→ **TEXT PROVIDED**:
::::::

Students became increasingly frustrated with the administration. These frustrations exploded in the fall of 1967 with two incidents ending in student suspensions by the president. The first suspension was that of Jeff Poland and the student-funded “alternative” newspaper Open Process, where he was a writer. Poland and Open Process were summarily suspended for writing and publishing an alleged pornographic poem about a member of the Athletic Department faculty. Soon thereafter, in response to a racist attack on Muhammed Ali in the Journalism Department’s “official” newspaper The Gator, a physical confrontation ensued between the paper’s editor, Jim Vasco, and members of the BSU. Six members of the BSU were summarily suspended, but not Vasco. In a clear case of pre-judgment and violation of the basic presumption that someone is considered innocent until proven guilty, the president suspended students prior to any judicial hearing. In addition, the BSU argued that the summary suspension of the BSU members but not Vasco was a racist prejudgment.
The BSU demanded the reinstatement of its members and SDS helped to form the Movement against Political Suspensions (MAPS), which focused on mobilizing White students around the idea of due process for students and student control of student-funded publications. When President Summerskill agreed to reinstate Poland and Open Process until a judicial hearing, but refused to reinstate the BSU members because, he argued, they had been violent, MAPS joined the BSU in characterizing the president’s actions as racist. The president was presented with a demand to reinstate the BSU members until a judicial hearing and given a deadline for doing so.
Believing in the rightness of the demands, I took my first political act joining those who went to the president’s office to present the demands. No one really knew who I was and, looking back, I’m sure that I looked a bit out of place marching to his office in my mini-skirt and heels. But I felt comfortable. I had a class with many of the other marching students and had heard them speak at MAPS meetings and in class about the situation.
When the president had not acted by the required time, we took action. At noon on December 6, 1967, students of all colors and ethnicities held a rally at the Speakers Platform and marched to the Administration Building with the purpose of taking it over with a sit-in until the students were readmitted. We found the doors chained shut. The president forgot, however, to close his office window which was only about six or seven feet from the ground. A courageous Iranian student, Kosoro Kalantari, climbed in, followed by my professor from the International Relations Department, John Gerassi. At the same time, students smashed the glass doors to the building. As I marched up the stairs towards the entrance I saw the broken glass and, waiting on the other side was Gerassi who held out his hand and asked me which side I stood on. I took hold of his hand and went through the opening. With that action I also crossed the line from being a passive, if concerned observer, to becoming a politically unsophisticated activist.

::::::

(Dataset items)

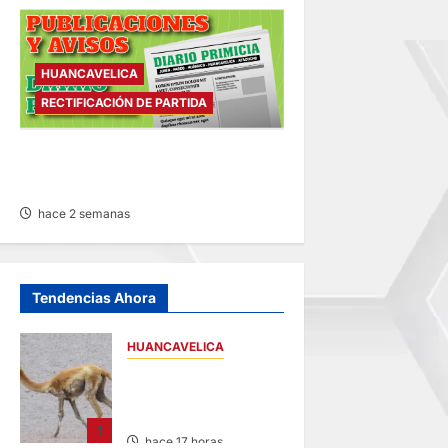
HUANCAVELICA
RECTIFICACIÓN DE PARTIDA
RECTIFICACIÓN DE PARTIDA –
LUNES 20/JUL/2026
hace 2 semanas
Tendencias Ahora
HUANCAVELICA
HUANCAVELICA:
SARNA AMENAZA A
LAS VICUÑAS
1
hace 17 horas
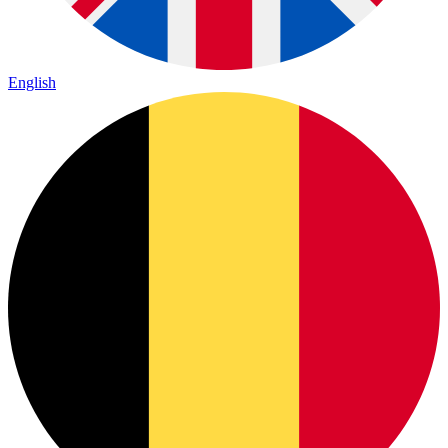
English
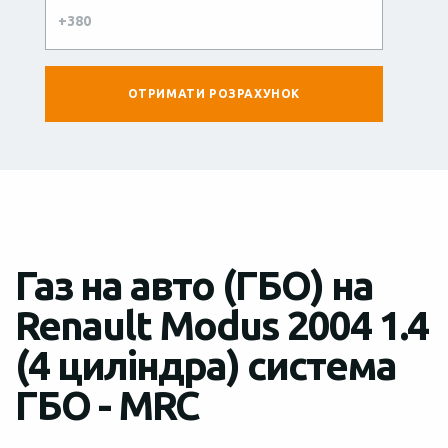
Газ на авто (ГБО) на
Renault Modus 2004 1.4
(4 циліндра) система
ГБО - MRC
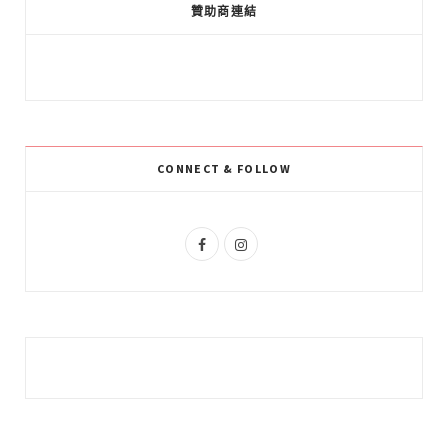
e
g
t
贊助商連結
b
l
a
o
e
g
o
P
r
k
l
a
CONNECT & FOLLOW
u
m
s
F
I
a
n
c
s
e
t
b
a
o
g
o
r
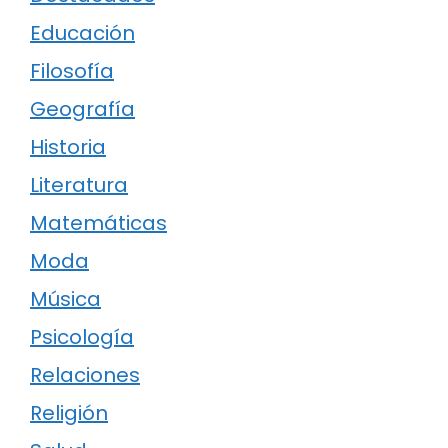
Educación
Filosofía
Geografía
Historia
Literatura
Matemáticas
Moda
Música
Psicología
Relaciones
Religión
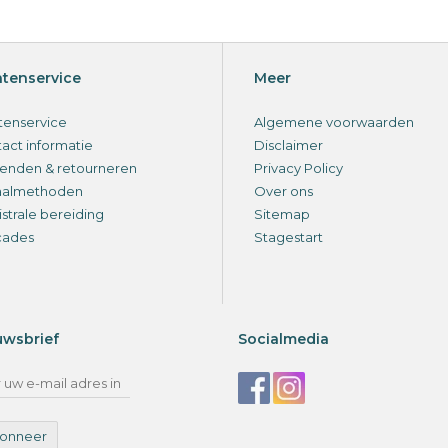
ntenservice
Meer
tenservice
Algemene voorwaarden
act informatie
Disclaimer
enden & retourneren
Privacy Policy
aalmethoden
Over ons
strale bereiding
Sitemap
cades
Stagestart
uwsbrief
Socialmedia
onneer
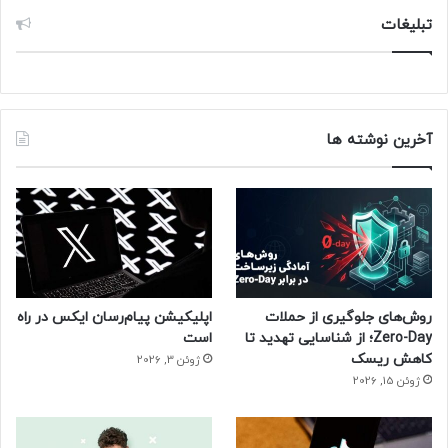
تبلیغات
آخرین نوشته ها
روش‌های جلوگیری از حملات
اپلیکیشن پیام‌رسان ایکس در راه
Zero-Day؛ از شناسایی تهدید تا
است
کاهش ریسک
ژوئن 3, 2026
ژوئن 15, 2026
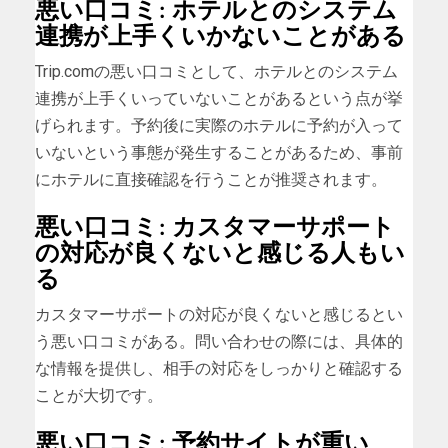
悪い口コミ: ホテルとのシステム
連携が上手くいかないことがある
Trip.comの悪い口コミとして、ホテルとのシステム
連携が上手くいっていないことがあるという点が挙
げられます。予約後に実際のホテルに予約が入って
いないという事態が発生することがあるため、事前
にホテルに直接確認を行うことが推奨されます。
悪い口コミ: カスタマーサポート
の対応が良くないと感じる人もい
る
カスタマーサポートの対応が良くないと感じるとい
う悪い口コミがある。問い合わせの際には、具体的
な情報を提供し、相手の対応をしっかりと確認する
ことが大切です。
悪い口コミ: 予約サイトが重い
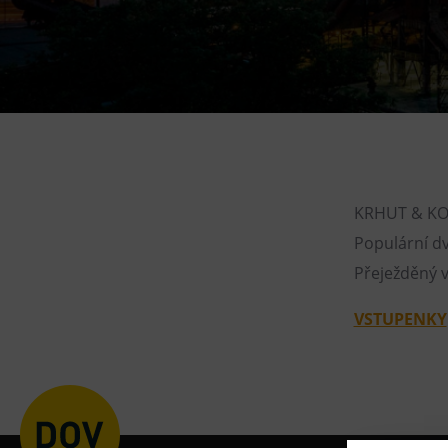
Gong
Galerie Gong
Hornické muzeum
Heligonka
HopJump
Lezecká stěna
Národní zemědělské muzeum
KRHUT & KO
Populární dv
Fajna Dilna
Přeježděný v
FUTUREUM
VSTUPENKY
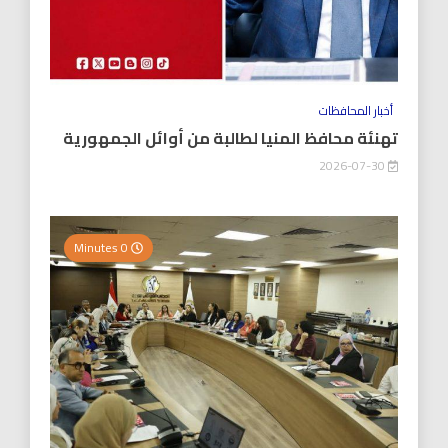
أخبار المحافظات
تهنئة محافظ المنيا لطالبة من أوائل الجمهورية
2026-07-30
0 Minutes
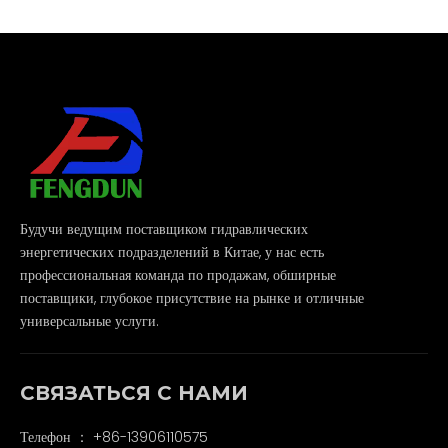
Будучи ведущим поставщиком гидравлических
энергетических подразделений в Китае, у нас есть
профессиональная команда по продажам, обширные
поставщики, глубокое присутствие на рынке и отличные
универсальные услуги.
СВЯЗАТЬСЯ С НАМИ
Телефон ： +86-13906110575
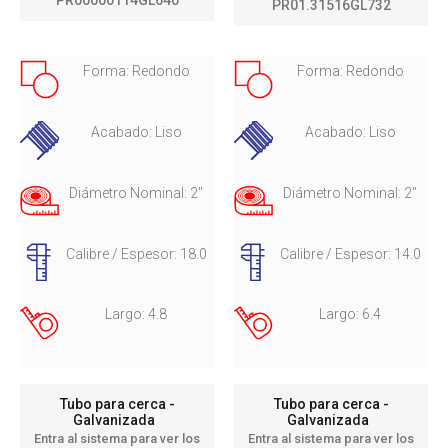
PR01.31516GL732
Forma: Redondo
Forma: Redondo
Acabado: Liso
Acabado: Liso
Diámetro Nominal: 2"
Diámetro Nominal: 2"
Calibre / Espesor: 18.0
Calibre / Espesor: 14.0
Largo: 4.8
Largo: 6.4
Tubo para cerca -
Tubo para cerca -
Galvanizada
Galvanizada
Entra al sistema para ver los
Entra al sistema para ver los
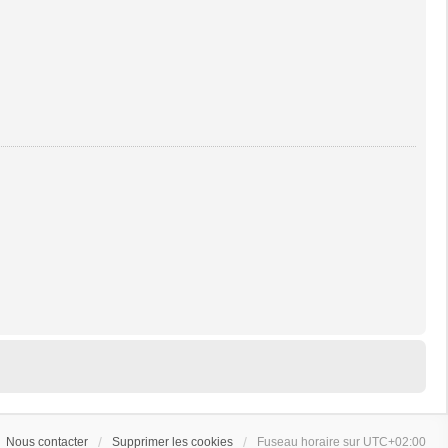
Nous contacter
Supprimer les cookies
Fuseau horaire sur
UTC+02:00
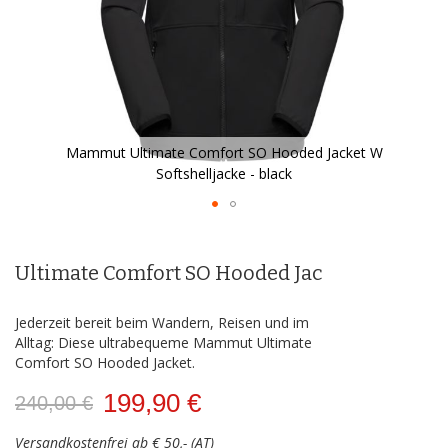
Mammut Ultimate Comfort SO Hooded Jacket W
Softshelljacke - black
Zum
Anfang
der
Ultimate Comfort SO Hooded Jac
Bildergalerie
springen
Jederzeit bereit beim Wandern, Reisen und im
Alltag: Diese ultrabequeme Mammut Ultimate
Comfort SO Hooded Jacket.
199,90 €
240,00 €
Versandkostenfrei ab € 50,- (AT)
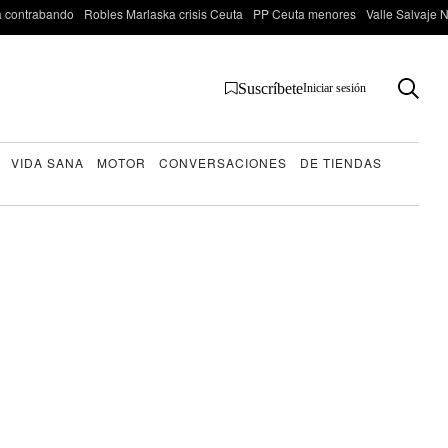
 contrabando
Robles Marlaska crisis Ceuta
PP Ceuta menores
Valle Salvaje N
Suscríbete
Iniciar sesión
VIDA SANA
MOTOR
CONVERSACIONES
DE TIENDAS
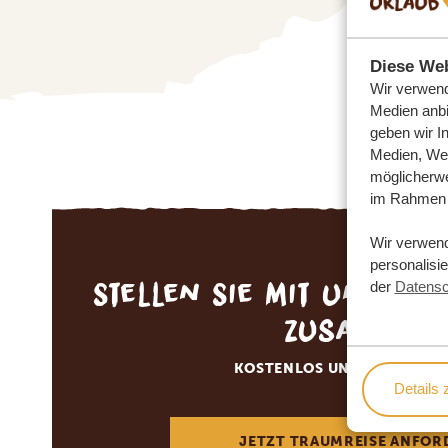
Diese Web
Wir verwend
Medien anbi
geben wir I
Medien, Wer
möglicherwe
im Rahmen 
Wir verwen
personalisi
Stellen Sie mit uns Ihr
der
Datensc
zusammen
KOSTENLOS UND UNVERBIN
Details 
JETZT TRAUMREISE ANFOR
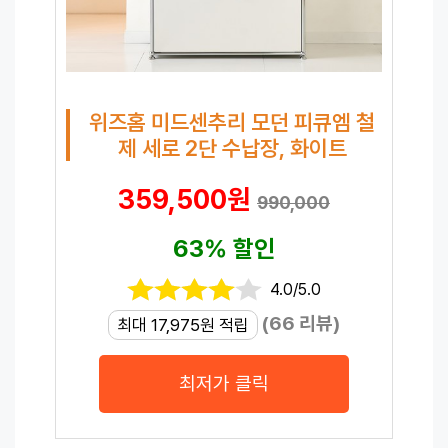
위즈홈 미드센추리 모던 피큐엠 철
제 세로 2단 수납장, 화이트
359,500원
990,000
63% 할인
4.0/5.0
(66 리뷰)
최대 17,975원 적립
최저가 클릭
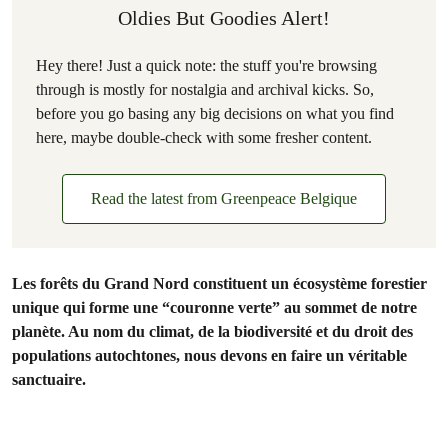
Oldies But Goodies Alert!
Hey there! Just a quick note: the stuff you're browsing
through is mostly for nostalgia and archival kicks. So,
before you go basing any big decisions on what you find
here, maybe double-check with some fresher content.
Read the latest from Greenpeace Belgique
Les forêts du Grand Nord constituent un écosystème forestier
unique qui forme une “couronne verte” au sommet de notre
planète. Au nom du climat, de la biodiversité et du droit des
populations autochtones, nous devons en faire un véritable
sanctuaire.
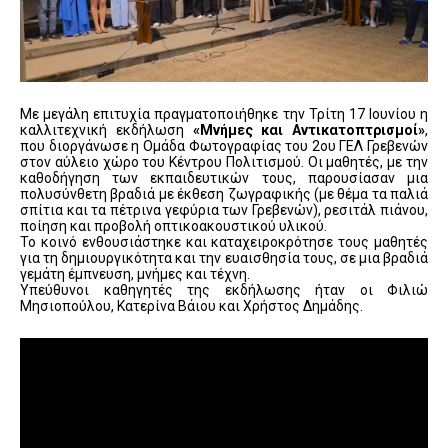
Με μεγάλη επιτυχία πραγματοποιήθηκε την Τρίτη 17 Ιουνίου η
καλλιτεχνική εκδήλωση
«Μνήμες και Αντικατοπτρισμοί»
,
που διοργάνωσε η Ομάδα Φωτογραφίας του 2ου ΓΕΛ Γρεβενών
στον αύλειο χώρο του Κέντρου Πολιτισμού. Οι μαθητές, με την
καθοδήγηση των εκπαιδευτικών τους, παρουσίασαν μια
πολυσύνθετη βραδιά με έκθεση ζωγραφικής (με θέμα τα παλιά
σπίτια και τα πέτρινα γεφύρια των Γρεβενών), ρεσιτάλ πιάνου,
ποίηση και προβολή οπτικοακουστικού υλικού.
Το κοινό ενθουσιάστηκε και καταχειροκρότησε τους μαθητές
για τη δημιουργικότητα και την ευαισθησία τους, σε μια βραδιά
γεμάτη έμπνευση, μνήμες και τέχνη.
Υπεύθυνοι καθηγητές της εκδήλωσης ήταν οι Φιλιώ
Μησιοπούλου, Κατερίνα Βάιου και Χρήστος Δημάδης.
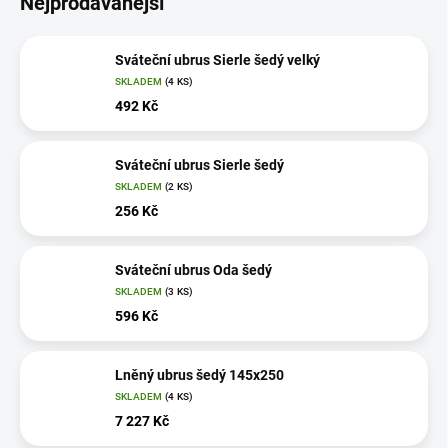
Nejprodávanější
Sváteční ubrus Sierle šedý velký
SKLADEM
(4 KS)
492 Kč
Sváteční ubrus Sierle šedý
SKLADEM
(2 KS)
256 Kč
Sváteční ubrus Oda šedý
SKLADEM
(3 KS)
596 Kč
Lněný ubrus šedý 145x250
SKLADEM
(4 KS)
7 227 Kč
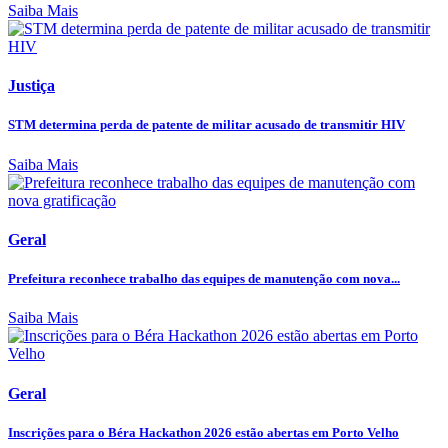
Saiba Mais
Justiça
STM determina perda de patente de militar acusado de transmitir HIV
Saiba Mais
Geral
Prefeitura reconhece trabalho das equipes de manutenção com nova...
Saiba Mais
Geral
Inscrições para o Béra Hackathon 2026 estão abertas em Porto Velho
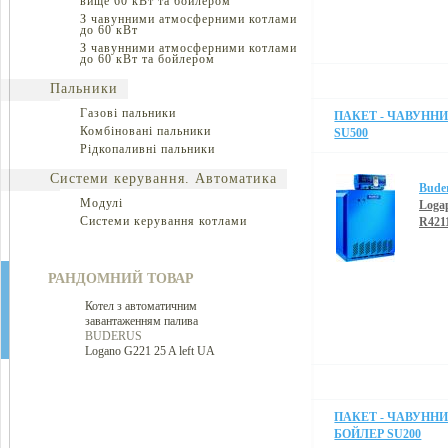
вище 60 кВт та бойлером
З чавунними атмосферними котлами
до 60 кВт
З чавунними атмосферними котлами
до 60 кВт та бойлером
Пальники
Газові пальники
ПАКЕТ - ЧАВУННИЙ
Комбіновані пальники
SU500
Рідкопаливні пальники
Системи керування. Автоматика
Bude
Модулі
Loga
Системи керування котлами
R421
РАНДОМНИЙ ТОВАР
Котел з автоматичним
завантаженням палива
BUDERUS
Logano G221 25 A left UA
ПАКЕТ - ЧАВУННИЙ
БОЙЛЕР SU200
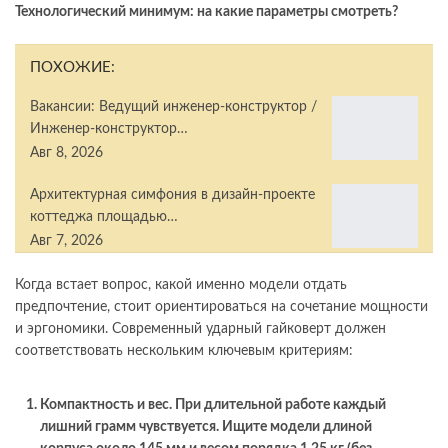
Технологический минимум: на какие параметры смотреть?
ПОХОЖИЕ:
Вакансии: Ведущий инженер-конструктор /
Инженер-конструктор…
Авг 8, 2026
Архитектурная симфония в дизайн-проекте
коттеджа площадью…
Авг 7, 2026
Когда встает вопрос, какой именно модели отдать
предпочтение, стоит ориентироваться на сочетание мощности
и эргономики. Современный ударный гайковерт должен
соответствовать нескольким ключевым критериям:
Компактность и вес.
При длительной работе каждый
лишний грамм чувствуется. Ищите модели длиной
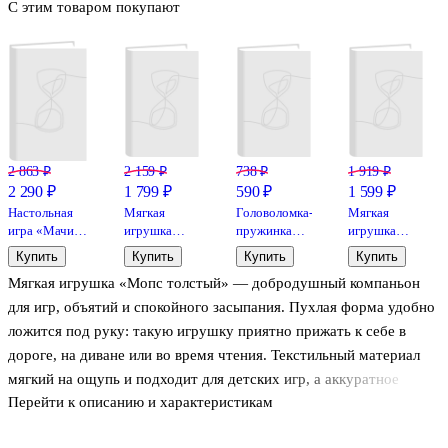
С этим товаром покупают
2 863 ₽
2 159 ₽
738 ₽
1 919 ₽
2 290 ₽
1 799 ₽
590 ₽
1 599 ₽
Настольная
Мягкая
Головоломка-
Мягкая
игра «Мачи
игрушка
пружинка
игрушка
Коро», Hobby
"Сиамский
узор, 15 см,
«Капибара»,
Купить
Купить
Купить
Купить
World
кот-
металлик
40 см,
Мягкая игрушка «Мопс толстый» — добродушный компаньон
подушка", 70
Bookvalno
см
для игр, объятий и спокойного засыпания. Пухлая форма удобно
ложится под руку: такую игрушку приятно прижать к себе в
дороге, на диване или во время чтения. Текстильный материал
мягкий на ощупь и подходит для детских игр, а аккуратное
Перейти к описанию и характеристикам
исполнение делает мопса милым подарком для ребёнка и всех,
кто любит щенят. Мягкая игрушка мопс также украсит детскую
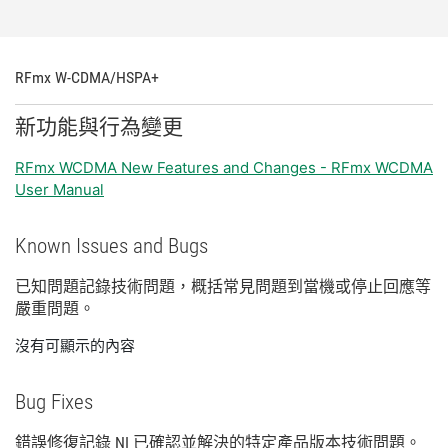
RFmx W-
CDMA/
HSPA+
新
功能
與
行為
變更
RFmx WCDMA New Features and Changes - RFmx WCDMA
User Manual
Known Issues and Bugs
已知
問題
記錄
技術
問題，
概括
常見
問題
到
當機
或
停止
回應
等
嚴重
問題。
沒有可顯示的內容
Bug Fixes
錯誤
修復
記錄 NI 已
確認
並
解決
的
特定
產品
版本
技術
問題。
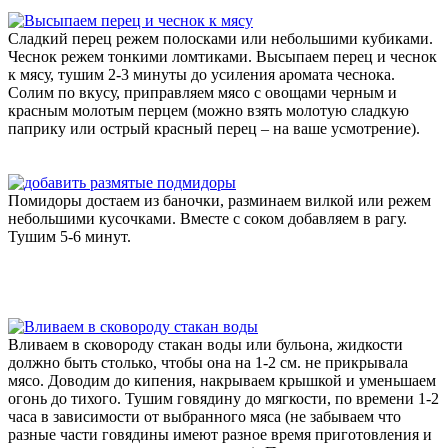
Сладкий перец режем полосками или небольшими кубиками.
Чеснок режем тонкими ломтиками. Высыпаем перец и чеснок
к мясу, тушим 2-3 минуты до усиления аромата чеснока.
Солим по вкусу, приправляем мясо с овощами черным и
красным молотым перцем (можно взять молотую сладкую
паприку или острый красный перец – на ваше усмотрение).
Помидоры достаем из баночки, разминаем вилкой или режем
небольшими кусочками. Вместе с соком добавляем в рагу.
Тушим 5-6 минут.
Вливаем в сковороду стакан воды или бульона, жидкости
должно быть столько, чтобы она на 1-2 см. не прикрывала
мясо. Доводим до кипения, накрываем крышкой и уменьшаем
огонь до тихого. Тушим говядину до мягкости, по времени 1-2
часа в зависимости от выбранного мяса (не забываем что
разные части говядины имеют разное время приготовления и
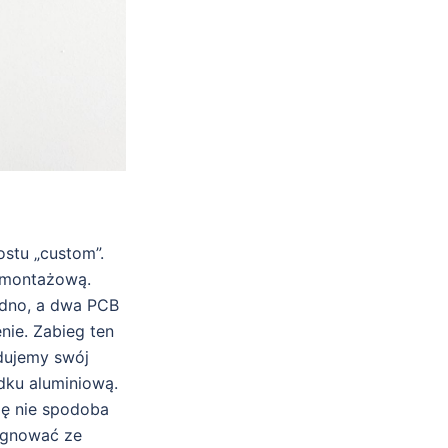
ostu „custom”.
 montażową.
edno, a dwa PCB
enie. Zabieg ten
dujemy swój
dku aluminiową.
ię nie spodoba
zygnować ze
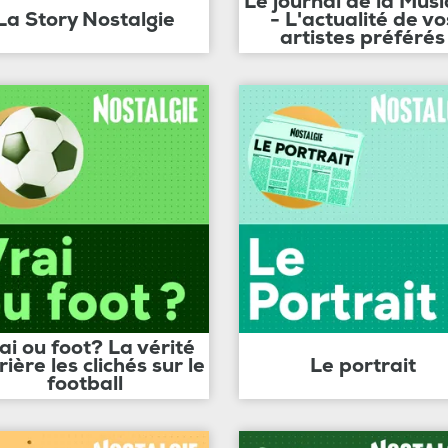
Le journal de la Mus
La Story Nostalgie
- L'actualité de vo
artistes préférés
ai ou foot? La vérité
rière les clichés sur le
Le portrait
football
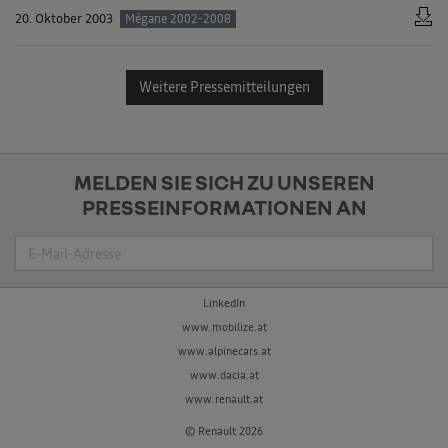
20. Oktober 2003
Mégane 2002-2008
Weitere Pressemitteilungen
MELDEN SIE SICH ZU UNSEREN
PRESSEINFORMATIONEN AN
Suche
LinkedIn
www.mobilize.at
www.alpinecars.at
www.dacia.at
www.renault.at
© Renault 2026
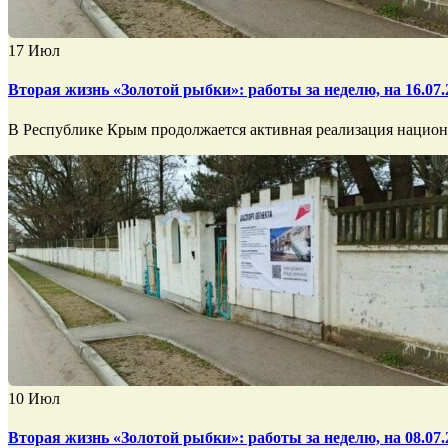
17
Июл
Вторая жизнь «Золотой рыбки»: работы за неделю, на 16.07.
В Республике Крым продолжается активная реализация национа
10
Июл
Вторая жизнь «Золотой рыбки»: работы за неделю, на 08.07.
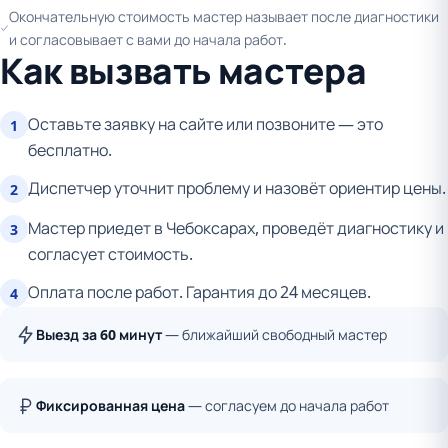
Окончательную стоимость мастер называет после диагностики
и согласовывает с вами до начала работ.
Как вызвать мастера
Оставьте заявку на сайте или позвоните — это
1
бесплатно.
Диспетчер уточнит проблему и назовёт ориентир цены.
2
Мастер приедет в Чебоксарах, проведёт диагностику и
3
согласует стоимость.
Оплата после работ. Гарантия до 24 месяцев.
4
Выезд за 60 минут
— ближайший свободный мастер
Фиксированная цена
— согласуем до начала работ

::::::

→ **PARTS OF THE EXERCISE**:
**1.** Quote from the passage on the 1967 suspensions the part that opens with the words containing "Believing in the" and closes with "about the situation.".
**2.** Using the passage on the 1967 suspensions, decide whether each statement agrees with it: (a) Six BSU members were suspended, and Vasco was suspended with them. (b) President Summerskill agreed to reinstate Poland and Open Process until a judicial hearing. (c) The marchers found the doors of the Administration Building open. Answer yes or no for each, quoting the deciding words.

→ **RESPONSES BY TASK**:
**1.**
Believing in the rightness of the demands, I took my first political act joining those who went to the president’s office to present the demands. No one really knew who I was and, looking back, I’m sure that I looked a bit out of place marching to his office in my mini-skirt and heels. But I felt comfortable. I had a class with many of the other marching students and had heard them speak at MAPS meetings and in class about the situation.

**2.**
(a) No: "Six members of the BSU were summarily suspended, but not Vasco."
(b) Yes: "President Summerskill agreed to reinstate Poland and Open Process until a judicial hearing"
(c) No: "We found the doors chained shut."